Screen Time is your curated weekly guide to excellent documentaries and nonfiction programs that you can watch at home.
Premiering June 14 on Showtime, Richard Rowley’s 16 Shots, an IDA Enterprise Documentary Fund grantee, examines the 2014 shooting of 17-year-old Laquan McDonald by Chicago police officer Jason Van Dyke and the cover-up that ensued. After the police initially declared the shooting as justified, journalists and activists fought for footage of the event to be released, sending the Chicago Police Department and local Chicago government officials into upheaval as the community demanded justice. Rowley’s film dissects the cover-up through first-hand witness accounts which led to the unprecedented conviction that fractured the political landscape of Chicago.
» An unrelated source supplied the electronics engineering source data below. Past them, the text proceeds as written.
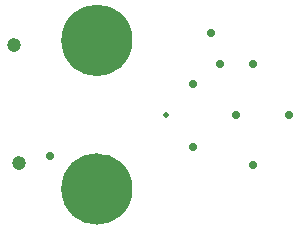
<source format=gbs>
%FSLAX23Y23*%
%MOIN*%
G70*
G01*
G75*
G04 Layer_Color=16711935*
%ADD10R,0.035X0.031*%
%ADD11R,0.118X0.059*%
%ADD12R,0.118X0.039*%
%ADD13C,0.010*%
%ADD14C,0.236*%
%ADD15C,0.039*%
%ADD16C,0.020*%
%ADD17C,0.000*%
%ADD18C,0.000*%
%ADD19C,0.059*%
%ADD20C,0.020*%
%ADD21C,0.004*%
%ADD22R,0.043X0.039*%
%ADD23R,0.126X0.067*%
%ADD24R,0.126X0.047*%
%ADD25C,0.028*%
%ADD26C,0.047*%
D14*
X665Y155D02*
D03*
Y650D02*
D03*
D15*
X754Y155D02*
D03*
X728Y92D02*
D03*
X665Y66D02*
D03*
X602Y92D02*
D03*
X576Y155D02*
D03*
X665Y244D02*
D03*
X728Y218D02*
D03*
X602D02*
D03*
Y713D02*
D03*
X728D02*
D03*
X665Y739D02*
D03*
X576Y650D02*
D03*
X602Y587D02*
D03*
X665Y561D02*
D03*
X728Y587D02*
D03*
X754Y650D02*
D03*
D16*
X895Y400D02*
D03*
D19*
X754Y155D02*
G03*
X754Y155I-89J0D01*
G01*
Y650D02*
G03*
X754Y650I-89J0D01*
G01*
D25*
X510Y265D02*
D03*
X1045Y675D02*
D03*
X1075Y570D02*
D03*
X1185D02*
D03*
X1305Y400D02*
D03*
X1130D02*
D03*
X1185Y235D02*
D03*
X985Y295D02*
D03*
Y505D02*
D03*
D26*
X390Y635D02*
D03*
X405Y240D02*
D03*
M02*

</source>
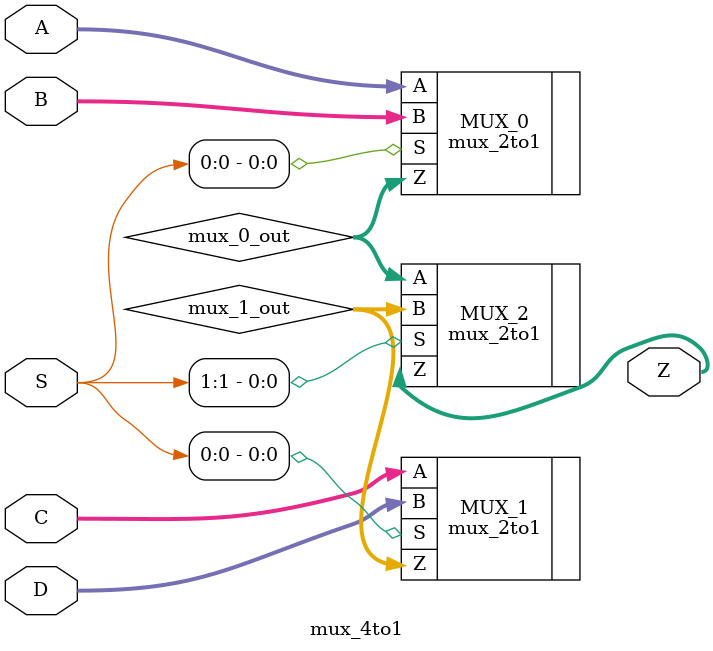
<source format=v>
`timescale 1ns / 1ps
`default_nettype none


module mux_4to1(A, B, C, D, S, Z);
    parameter WIDTH = 32;

    input wire [(WIDTH-1):0] A, B, C, D;
    input wire [1:0] S;
    output wire [(WIDTH-1):0] Z;

    wire [(WIDTH)-1:0] mux_0_out, mux_1_out;

    mux_2to1 #(.WIDTH(WIDTH)) MUX_0 (
        .A(A),
        .B(B),
        .S(S[0]),
        .Z(mux_0_out)
    );
    mux_2to1 #(.WIDTH(WIDTH)) MUX_1 (
        .A(C),
        .B(D),
        .S(S[0]),
        .Z(mux_1_out)
    );
    mux_2to1 #(.WIDTH(WIDTH)) MUX_2 (
        .A(mux_0_out),
        .B(mux_1_out),
        .S(S[1]),
        .Z(Z)
    );
endmodule



</source>
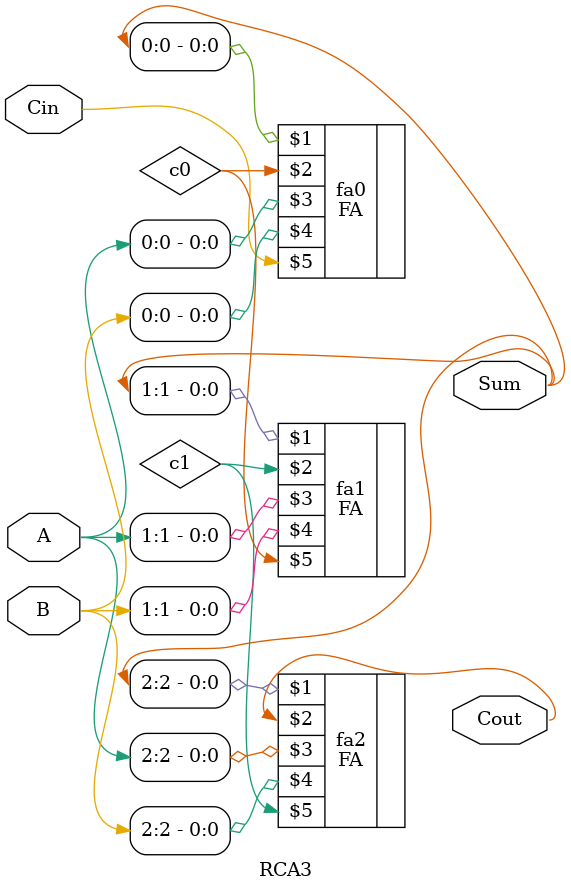
<source format=v>
module RCA3 (Sum, Cout, A, B, Cin);

	input [2:0] A, B;
	input Cin;
	output [2:0] Sum;
	output Cout;

	wire c0, c1;

	FA fa0 (Sum[0], c0, A[0], B[0], Cin);
	FA fa1 (Sum[1], c1, A[1], B[1], c0);
	FA fa2 (Sum[2], Cout, A[2], B[2], c1);
	
endmodule
</source>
Airing June 11 on American Experience and streaming online throughout the month, Stonewall Uprising, from Kate Davis and David Heilbronner, documents the major turning point in the modern LGBTQ+ movement around the world, when, on June 28, 1969, New York City police raided the Stonewall Inn, a popular gay bar in Greenwich Village, triggering a week of violent protests.
Premiering on Netflix June 12, Rolling Thunder Revue: A Bob Dylan Story by Martin Scorsese captures the troubled spirit of America in 1975 and the joyous music that Dylan performed during the fall of that year. Part documentary, part concert film, part fever dream, Rolling Thunder is a one-of-a-kind experience, from master filmmaker Martin Scorsese.
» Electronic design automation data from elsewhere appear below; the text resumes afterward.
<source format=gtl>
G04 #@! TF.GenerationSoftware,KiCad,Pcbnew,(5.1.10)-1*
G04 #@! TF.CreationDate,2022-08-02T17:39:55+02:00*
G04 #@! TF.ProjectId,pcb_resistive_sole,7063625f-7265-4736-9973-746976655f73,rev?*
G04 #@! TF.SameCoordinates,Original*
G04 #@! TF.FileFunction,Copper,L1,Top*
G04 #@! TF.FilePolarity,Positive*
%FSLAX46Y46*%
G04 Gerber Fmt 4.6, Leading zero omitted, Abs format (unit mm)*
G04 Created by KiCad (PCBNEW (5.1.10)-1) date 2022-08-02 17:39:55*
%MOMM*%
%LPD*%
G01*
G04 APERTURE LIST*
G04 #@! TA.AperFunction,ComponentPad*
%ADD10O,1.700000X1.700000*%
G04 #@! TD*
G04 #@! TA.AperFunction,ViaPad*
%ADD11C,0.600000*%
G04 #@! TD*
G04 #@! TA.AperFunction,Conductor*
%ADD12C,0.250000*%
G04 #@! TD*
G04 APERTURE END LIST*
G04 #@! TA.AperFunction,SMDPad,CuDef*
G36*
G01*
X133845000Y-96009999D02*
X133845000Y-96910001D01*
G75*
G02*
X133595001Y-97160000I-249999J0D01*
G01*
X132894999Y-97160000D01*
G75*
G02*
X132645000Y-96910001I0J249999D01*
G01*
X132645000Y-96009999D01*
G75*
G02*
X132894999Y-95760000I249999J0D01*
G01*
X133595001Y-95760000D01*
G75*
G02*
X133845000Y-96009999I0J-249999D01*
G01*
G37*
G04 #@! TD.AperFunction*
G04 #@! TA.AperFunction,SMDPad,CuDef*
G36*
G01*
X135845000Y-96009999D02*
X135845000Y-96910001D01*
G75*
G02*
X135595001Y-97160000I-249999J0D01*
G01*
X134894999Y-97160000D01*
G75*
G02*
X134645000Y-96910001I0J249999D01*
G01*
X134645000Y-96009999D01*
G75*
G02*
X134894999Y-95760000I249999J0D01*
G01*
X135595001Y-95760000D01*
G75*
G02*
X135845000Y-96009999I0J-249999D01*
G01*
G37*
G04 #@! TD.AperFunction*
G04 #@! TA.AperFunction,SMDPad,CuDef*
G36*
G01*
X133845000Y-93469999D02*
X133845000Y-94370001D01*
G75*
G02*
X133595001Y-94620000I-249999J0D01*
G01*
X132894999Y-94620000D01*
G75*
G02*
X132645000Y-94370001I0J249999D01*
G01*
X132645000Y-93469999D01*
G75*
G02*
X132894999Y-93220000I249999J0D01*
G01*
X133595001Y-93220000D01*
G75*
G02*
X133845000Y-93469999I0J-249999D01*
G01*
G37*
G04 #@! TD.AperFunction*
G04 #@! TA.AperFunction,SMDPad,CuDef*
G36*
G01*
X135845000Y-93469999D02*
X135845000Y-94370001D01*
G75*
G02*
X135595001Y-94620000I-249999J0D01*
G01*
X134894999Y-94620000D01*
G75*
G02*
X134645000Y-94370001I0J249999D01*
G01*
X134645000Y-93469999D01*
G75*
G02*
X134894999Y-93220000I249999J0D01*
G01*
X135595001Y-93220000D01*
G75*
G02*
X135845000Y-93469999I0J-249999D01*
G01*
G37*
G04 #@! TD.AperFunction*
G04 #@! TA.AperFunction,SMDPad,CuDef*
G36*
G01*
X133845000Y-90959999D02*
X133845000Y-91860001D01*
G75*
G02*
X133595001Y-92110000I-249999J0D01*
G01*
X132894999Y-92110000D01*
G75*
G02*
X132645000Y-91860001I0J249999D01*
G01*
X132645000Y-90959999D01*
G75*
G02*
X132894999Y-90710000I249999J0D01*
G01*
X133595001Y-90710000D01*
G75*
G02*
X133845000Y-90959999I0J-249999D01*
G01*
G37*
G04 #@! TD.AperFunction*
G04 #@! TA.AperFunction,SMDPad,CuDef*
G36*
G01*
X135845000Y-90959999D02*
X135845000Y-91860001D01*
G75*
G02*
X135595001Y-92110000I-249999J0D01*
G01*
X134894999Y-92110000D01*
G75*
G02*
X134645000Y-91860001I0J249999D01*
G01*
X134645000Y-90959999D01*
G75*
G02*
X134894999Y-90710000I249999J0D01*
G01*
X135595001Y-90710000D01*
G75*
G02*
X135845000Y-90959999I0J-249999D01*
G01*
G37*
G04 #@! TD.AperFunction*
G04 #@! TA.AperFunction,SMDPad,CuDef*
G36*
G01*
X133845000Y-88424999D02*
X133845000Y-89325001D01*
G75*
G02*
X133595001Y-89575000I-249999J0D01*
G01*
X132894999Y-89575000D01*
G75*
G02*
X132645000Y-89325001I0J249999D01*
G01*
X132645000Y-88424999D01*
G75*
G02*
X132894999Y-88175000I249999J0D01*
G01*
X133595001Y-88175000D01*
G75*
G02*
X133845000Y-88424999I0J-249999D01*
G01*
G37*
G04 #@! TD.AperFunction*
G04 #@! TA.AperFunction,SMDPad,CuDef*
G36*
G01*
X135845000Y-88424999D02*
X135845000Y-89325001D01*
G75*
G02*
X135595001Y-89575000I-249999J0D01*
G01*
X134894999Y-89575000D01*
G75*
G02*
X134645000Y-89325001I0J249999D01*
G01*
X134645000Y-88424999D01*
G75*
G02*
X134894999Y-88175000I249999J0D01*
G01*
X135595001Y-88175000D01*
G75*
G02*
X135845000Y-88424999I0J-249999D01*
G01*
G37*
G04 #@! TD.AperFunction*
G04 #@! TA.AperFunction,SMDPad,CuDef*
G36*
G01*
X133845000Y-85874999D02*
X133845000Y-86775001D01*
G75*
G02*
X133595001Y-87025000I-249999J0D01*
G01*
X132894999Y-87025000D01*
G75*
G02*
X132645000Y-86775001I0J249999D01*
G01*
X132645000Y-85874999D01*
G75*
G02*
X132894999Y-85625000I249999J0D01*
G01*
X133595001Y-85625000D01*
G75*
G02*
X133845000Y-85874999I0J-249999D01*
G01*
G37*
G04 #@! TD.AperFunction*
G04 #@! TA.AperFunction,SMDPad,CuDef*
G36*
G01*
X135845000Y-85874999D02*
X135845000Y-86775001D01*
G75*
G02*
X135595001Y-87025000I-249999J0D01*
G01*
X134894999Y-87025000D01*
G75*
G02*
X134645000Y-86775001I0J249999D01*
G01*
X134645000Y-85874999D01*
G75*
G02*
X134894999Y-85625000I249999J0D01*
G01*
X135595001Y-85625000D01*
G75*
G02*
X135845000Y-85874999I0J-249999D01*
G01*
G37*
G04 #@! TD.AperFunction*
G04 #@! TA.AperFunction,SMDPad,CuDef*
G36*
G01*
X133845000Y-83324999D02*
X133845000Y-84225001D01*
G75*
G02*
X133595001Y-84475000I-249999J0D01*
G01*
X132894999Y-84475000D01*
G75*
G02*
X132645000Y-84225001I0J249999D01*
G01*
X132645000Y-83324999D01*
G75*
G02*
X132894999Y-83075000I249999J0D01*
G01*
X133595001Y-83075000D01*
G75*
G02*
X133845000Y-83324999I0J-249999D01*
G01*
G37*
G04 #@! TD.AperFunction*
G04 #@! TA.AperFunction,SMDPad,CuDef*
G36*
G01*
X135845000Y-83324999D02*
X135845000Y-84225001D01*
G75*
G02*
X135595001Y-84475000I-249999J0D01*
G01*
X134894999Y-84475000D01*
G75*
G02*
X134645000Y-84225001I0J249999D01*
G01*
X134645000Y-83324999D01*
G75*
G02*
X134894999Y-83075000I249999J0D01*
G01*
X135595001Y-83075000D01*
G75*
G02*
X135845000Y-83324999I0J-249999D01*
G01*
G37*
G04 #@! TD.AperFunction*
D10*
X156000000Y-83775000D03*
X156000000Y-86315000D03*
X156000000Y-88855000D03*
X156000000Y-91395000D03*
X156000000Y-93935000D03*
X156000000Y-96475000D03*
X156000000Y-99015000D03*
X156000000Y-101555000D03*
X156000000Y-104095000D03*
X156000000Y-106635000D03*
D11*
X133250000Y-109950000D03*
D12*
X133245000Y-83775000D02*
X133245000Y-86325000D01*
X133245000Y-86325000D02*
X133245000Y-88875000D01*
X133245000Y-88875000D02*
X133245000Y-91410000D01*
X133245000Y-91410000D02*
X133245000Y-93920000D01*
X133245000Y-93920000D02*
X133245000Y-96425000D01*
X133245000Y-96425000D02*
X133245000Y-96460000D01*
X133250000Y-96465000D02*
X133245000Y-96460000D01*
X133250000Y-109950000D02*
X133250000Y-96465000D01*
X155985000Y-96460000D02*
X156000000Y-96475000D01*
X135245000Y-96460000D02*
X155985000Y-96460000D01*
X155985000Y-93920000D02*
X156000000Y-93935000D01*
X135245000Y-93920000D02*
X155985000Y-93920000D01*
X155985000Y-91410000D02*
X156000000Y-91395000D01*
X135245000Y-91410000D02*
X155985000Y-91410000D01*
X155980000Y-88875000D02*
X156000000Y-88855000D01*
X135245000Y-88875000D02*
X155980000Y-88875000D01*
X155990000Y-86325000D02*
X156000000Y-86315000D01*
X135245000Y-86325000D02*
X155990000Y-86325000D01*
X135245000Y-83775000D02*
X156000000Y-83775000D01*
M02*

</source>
New on Field of Vision, CABLESTREET, directed by Meredith Lackey and shot along the path of a submarine fiber optic cable designed by the controversial Chinese tech company Huawei, is an evocative meditation on what some have termed the new "Cold War" of technology: a struggle for power between the United States and China.
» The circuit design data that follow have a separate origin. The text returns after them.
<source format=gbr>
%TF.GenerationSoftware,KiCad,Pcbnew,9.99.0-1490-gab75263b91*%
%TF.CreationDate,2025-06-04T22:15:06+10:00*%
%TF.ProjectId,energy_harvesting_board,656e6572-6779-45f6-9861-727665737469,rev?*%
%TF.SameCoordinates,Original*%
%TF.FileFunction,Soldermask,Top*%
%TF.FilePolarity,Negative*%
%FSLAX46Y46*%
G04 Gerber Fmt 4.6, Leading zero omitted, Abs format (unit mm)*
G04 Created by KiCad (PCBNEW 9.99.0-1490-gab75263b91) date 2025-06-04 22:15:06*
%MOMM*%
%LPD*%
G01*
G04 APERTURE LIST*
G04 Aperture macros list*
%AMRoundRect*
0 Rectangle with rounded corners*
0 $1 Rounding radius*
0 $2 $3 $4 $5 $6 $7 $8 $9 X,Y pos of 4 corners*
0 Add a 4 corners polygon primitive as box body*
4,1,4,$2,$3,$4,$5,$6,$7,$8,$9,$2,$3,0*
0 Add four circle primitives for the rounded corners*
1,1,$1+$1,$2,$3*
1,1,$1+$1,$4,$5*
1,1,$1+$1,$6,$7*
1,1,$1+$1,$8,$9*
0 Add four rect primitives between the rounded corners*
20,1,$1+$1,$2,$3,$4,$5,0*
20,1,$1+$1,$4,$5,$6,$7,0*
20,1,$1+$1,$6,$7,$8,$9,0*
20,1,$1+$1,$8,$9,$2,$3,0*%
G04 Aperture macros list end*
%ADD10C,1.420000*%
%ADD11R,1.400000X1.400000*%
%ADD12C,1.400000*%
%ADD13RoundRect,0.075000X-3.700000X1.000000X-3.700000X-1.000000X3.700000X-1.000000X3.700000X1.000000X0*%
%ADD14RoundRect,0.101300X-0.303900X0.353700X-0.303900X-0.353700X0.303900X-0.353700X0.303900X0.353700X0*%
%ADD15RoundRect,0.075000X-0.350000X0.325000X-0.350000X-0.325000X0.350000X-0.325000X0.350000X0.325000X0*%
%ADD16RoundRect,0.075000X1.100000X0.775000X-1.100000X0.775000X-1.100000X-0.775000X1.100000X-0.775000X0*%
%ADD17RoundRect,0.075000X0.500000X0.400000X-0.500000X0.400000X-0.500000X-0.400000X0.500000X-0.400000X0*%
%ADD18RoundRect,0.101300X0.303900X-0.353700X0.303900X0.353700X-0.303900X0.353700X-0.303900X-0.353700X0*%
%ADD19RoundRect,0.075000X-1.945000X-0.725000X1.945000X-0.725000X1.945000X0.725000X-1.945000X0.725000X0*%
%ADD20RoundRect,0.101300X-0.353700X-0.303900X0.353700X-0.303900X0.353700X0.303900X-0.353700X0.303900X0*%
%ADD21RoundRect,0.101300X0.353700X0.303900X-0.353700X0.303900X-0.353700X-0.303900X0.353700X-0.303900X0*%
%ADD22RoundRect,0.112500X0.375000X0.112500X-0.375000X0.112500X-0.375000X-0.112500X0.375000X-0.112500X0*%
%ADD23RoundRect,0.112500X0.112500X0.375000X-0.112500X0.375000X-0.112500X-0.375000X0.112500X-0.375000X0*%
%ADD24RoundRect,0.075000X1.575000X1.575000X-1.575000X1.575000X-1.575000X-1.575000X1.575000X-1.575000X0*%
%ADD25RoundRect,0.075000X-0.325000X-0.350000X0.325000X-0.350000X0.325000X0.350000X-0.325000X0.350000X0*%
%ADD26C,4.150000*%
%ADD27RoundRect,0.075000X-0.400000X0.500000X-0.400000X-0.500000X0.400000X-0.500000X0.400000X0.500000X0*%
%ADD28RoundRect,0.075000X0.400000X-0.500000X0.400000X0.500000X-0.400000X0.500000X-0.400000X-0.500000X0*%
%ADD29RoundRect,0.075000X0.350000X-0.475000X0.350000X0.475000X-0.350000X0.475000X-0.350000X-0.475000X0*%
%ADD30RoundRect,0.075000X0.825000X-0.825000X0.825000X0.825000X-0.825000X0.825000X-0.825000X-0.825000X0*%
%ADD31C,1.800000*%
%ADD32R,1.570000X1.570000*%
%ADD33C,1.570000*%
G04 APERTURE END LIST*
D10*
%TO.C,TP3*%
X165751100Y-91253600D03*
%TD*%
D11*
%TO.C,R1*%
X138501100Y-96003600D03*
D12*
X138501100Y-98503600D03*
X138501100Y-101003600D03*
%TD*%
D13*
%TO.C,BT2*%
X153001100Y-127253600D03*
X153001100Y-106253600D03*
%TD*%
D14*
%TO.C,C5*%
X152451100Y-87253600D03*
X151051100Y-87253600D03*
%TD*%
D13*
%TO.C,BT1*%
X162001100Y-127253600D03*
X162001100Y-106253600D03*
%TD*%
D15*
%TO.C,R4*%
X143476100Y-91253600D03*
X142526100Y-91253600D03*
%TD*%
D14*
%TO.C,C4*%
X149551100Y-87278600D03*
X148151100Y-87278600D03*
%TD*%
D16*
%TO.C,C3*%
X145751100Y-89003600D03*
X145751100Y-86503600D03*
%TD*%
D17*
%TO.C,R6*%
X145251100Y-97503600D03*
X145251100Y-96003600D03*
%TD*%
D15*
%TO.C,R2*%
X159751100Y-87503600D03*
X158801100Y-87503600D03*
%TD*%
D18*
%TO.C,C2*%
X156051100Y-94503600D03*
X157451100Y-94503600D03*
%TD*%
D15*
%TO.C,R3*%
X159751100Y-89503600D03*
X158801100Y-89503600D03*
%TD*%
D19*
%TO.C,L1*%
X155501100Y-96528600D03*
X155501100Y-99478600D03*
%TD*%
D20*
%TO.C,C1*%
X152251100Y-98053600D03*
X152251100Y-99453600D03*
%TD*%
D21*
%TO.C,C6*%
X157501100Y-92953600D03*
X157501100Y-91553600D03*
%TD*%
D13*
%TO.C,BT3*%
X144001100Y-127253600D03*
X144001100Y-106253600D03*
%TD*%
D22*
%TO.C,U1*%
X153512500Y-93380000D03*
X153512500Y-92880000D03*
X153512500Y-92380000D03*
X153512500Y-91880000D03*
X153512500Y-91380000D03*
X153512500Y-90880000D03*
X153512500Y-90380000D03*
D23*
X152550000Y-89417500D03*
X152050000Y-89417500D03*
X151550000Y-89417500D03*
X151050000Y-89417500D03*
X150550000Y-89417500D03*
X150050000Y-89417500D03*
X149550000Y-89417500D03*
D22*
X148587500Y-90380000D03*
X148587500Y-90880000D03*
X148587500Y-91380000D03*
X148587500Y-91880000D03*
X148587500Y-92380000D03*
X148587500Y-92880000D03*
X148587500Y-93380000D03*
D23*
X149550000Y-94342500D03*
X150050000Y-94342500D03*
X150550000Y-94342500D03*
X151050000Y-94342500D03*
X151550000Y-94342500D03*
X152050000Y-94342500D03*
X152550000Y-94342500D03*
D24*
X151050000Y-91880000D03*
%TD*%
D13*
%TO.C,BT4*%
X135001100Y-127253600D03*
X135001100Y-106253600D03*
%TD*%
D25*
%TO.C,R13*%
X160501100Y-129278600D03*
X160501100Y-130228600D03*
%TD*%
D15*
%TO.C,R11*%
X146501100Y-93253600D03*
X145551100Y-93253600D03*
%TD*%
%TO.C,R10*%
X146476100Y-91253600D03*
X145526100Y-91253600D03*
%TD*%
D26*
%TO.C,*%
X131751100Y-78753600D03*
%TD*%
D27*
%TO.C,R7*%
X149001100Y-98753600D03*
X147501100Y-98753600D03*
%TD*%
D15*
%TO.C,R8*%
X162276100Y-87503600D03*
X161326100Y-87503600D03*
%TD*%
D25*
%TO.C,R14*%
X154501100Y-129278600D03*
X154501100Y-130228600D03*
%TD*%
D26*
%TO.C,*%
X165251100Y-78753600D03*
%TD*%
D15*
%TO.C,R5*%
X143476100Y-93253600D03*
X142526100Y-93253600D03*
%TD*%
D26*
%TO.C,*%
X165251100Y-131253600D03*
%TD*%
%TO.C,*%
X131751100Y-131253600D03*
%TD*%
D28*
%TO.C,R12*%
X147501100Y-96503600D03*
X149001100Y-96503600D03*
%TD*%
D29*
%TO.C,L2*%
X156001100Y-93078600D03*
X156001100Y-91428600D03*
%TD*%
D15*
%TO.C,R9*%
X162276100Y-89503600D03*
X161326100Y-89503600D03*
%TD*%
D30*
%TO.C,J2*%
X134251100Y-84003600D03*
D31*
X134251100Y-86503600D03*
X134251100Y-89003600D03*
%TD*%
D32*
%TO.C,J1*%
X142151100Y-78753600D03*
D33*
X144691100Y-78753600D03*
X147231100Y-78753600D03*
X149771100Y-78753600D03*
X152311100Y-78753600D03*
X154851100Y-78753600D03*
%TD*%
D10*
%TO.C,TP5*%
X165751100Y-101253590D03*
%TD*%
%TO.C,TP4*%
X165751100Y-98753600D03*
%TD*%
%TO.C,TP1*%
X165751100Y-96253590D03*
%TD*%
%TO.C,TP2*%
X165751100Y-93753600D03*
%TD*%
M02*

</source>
Premiering June 16 on Smithsonian Channel, Apollo’s Moon Shot, one of many docs commemorating the 50th anniversary of the first lunar landing that will be airing and streaming through July, revisits an era when NASA's team of engineers and astronauts gambled everything to embark on humankind's most ambitious journey, brought to life through archival interviews, rarely seen footage, and artifacts from the vaults of the Smithsonian's National Air and Space Museum.